EXERCISE AIM: Would you return the entries below word for word?
##### EXCERPTED DATA #####
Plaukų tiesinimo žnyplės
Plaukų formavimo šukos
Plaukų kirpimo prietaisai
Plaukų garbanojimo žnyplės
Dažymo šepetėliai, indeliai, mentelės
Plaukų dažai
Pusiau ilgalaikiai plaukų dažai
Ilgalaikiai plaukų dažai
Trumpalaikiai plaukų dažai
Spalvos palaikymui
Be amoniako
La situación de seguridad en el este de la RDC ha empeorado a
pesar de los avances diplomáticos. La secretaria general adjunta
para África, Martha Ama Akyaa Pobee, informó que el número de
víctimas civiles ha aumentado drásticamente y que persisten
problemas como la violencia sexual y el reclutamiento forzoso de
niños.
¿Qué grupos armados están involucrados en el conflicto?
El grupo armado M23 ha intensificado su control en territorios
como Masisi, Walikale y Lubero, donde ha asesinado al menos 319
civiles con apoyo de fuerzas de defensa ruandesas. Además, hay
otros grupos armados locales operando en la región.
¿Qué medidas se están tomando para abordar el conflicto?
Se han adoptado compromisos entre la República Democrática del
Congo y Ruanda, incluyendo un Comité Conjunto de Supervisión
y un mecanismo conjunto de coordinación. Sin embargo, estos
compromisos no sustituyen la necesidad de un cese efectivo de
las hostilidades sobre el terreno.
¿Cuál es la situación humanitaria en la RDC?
#####
ANSWER TO THE PROBLEM:
Plaukų tiesinimo žnyplės
Plaukų formavimo šukos
Plaukų kirpimo prietaisai
Plaukų garbanojimo žnyplės
Dažymo šepetėliai, indeliai, mentelės
Plaukų dažai
Pusiau ilgalaikiai plaukų dažai
Ilgalaikiai plaukų dažai
Trumpalaikiai plaukų dažai
Spalvos palaikymui
Be amoniako
La situación de seguridad en el este de la RDC ha empeorado a
pesar de los avances diplomáticos. La secretaria general adjunta
para África, Martha Ama Akyaa Pobee, informó que el número de
víctimas civiles ha aumentado drásticamente y que persisten
problemas como la violencia sexual y el reclutamiento forzoso de
niños.
¿Qué grupos armados están involucrados en el conflicto?
El grupo armado M23 ha intensificado su control en territorios
como Masisi, Walikale y Lubero, donde ha asesinado al menos 319
civiles con apoyo de fuerzas de defensa ruandesas. Además, hay
otros grupos armados locales operando en la región.
¿Qué medidas se están tomando para abordar el conflicto?
Se han adoptado compromisos entre la República Democrática del
Congo y Ruanda, incluyendo un Comité Conjunto de Supervisión
y un mecanismo conjunto de coordinación. Sin embargo, estos
compromisos no sustituyen la necesidad de un cese efectivo de
las hostilidades sobre el terreno.
¿Cuál es la situación humanitaria en la RDC?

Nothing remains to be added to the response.